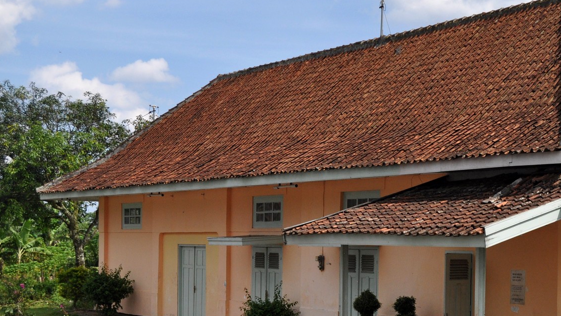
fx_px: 1158
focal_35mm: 78
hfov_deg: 26.9
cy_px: 259
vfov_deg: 15.4
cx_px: 415
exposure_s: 1/4000
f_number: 5.6
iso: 640
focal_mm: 31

# # # #

• [Prompt]: Only the lines from the one holding "hfov_deg: 26.9" to the end of the entries above belong in the answer, each copied exactly.

• [Final answer]:
hfov_deg: 26.9
cy_px: 259
vfov_deg: 15.4
cx_px: 415
exposure_s: 1/4000
f_number: 5.6
iso: 640
focal_mm: 31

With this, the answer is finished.